Les maisons d’accueil, n’ont même plus le rôle de transit. Au bout de 18 mois, sans solution de relogement c’est retour à la case départ : à la rue ou renvoyé vers une autre maison d’accueil dans une autre ville.
Donc, les solutions qui sont normalement mises en place comme tremplin ne le sont plus mais en plus risquent de mettre les gens dans des situations encore plus précaires.
C’est peut-être parfois la solution la moins mauvaise parce que ça évite de perdre tous les droits mais cela ne garantit aucunement l’avenir.

L’habitat en camping qui avant pouvait être une solution de relogement est maintenant beaucoup plus freiné et même interdit.
Plus de 9000 personnes en Wallonie vivent en zone de loisir, dans des campings et des domaines. Le Plan HP de la Région Wallonne veut mettre fin à ce type d’habitat mais il y a très peu d’autres accès au logement, c’est donc une pression supplémentaire mise sur les plus pauvres.
L’évaluation du plan HP parle d’un certain nombre de ménages qui ont été relogés depuis 2004. Il faut tout d’abord souligner que la proportion de ménages relogés est faible et que de nouveaux ménages, principalement à faibles revenus viennent encore régulièrement s’installer dans ce type d’habitat. Il faut ensuite souligner que pour un nombre important de ménages relogés on ne sait ni où ni dans quelles conditions ils vivent actuellement.

Analyse à partir du témoignage

En terme de conséquence:

La famille se retrouve dans un logement qui n’est pas plus grand voire plus petit. Ils ont donc finalement moins de place alors qu’ils ont été expulsés pour cause de surpeuplement
Le montant du loyer est plus élevé. La famille dispose donc de moins d’argent pour vivre et risque de s’endetter
Le mode de fonctionnement de la maison d’accueil fait perdre à la famille une grande part de maîtrise sur sa vie et ses choix:

 On leur impose une gestion budgétaire.
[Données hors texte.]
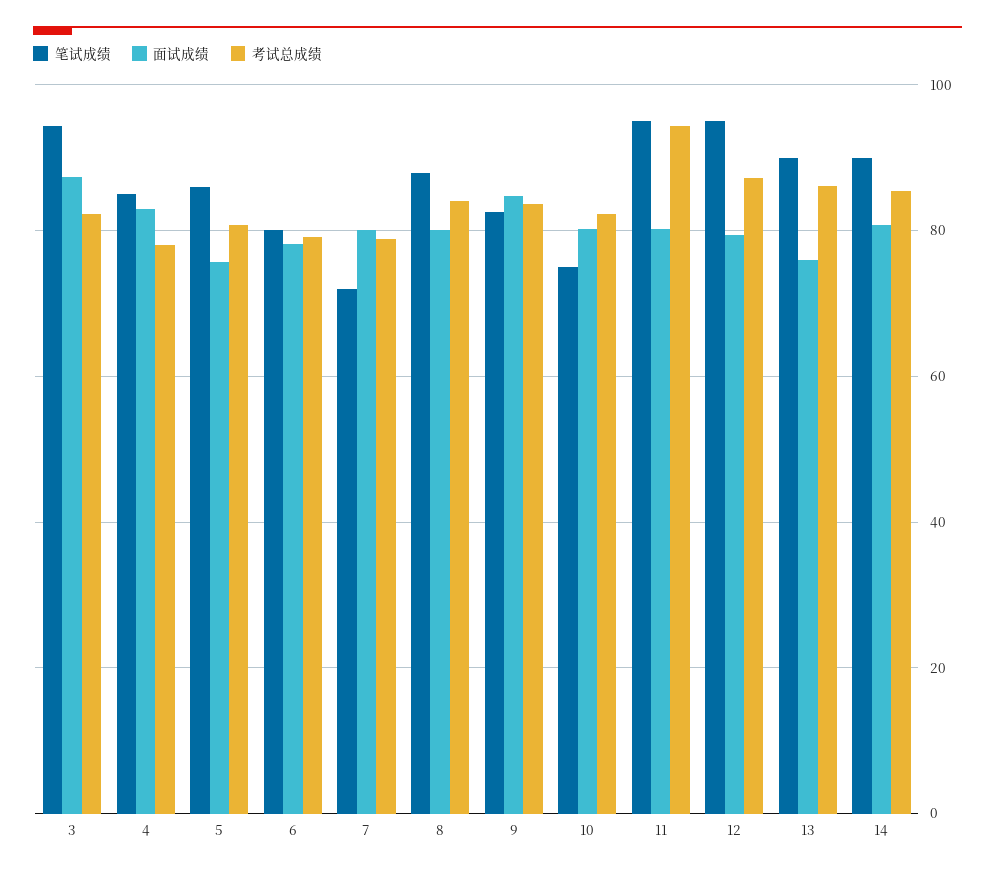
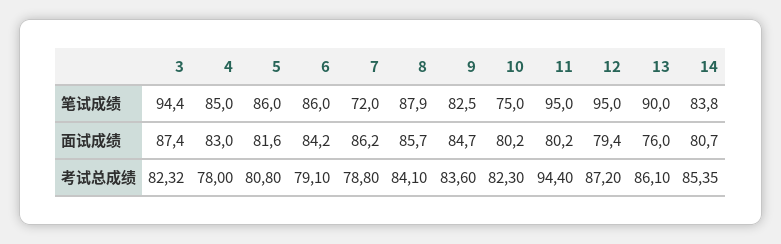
  {
    "笔试成绩": {
      "3": 94.4,
      "4": 85,
      "5": 86,
-     "6": 80,
+     "6": 86,
      "7": 72,
      "8": 87.9,
      "9": 82.5,
      "10": 75,
      "11": 95,
      "12": 95,
      "13": 90,
-     "14": 90
+     "14": 83.8
    },
    "面试成绩": {
      "3": 87.4,
      "4": 83,
-     "5": 76,
+     "5": 81.6,
-     "6": 78,
+     "6": 84.2,
-     "7": 80,
+     "7": 86.2,
-     "8": 80,
+     "8": 85.7,
      "9": 84.7,
      "10": 80.2,
      "11": 80.2,
      "12": 79.4,
      "13": 76,
      "14": 80.7
    },
    "考试总成绩": {
      "3": 82.32,
      "4": 78,
      "5": 80.8,
      "6": 79.1,
      "7": 78.8,
      "8": 84.1,
      "9": 83.6,
      "10": 82.3,
      "11": 94.4,
      "12": 87.2,
      "13": 86.1,
      "14": 85.35
    }
  }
L’assistante sociale leur dit d’assurer d’abord les besoins alimentaires de la famille et ensuite de payer le loyer s’il y a encore assez d’argent. Ils ont peur d’avoir des dettes envers la maison d’accueil et se demandent comment payer un loyer par la suite

 Pour garder leurs meubles ils doivent payer un garage qui appartient à la maison d’accueil. Un surcoût supplémentaire qui accentue le risque d’endettement

 Ils ne peuvent plus avoir recours à des solutions de débrouille qui leur permettaient de s’en sortir (solidarités familiales, aller chîner à droite et à gauche…) parce que cela n’est pas admis en maison d’accueil

 Les horaires imposés par la maison d’accueil limitent l’exercice du droit d’association

En terme de constat:

Il y a eu énormément d’énergie développée par des travailleurs sociaux autour de la famille et cela ne lui a pourtant pas permis d’aller vers un mieux.
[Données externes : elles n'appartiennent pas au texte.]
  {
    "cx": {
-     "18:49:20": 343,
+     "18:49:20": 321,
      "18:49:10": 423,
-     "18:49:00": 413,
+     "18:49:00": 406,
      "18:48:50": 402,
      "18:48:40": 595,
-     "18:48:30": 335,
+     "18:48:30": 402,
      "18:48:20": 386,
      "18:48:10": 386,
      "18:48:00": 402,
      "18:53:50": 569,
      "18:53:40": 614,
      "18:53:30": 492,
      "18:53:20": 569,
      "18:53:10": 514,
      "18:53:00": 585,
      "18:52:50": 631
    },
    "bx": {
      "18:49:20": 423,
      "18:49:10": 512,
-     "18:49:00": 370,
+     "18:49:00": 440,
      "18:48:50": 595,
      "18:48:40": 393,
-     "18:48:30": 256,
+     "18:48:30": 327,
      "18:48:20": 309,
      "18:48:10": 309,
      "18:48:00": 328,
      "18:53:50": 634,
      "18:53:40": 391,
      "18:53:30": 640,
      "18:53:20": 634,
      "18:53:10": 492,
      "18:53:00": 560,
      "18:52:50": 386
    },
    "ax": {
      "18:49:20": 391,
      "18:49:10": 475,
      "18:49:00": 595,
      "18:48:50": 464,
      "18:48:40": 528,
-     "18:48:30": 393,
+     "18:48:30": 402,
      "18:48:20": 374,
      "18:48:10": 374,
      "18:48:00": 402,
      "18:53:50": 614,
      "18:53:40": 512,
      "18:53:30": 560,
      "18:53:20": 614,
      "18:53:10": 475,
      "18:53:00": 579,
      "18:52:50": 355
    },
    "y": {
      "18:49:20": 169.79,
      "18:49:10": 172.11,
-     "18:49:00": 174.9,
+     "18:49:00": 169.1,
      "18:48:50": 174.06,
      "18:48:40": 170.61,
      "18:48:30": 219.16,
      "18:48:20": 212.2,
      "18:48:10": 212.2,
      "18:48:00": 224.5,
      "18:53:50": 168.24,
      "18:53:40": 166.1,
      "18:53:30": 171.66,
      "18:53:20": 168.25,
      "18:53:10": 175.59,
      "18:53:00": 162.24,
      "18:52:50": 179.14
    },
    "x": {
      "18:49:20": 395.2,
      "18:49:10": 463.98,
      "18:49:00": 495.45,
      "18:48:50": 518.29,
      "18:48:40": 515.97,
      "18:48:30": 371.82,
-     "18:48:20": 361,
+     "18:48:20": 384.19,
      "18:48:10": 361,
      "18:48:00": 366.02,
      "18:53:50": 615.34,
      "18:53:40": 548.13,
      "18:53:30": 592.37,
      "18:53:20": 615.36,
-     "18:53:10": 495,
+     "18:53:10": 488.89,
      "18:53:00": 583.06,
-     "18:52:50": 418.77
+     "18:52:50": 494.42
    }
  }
Au contraire, ce que les services ont mis en place (la maison d’accueil avec sa méthode de travail et son mode de fonctionnement) fragilise la famille qui se retrouve dans une situation plus délicate encore: risque d’endettement, perte de maîtrise…
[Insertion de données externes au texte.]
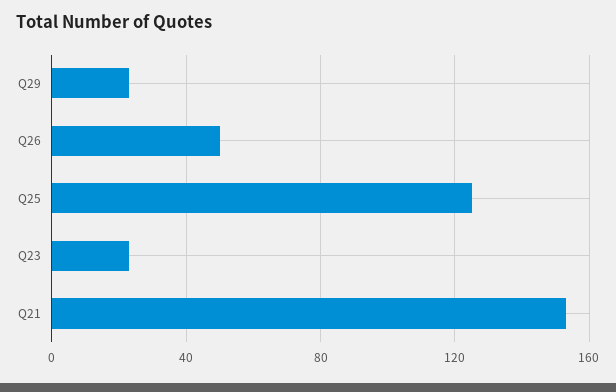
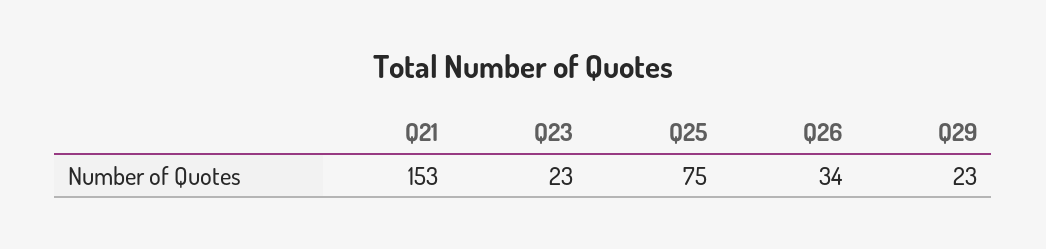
  {
    "Q29": 23,
-   "Q26": 50,
+   "Q26": 34,
-   "Q25": 125,
+   "Q25": 75,
    "Q23": 23,
    "Q21": 153
  }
De plus, dans la maison d’accueil, la famille n’est pas moins sous pression vu le délai de 18 mois règlementaire, mais la réponse donnée est légale.
Donc on fait passer des situations estimées non légales (surpeuplement, insalubrité…) vers une institution bien encadrée qui n’apporte aucun changement matériel mais qui impose des cadres qui sur le long terme coûteront très cher à la famille et lui feront perdre une grande part de maîtrise.

En terme de garanties pour l’avenir:

A la lumière de ce témoignage, on constate que ce qui a été mis en place ne garantit aucunement l’avenir de la famille.
Ce n’est pas pire que la rue, mais c’est pire qu’avant.

De plus en plus les législations conditionnent nos droits, que ce soit au niveau du logement, des allocations sociales, du droit à vivre en famille, de la santé…
Elles nous encadrent et nous contrôlent et nous permettent de moins en moins de construire un avenir durable pour nous et nos enfants. Au contraire, bien souvent elles nous enfoncent encore un peu plus dans la misère.

Ce qu’on vit n’est pas durable. Nous ne voulons pas de solutions qui démaîtrisent et déstructurent nos familles. Nous voulons construire des choses qui durent au niveau du logement, de la sécurité d’existence, du droit à la famille…

Il faut que nos propres balises soient entendues et respectées.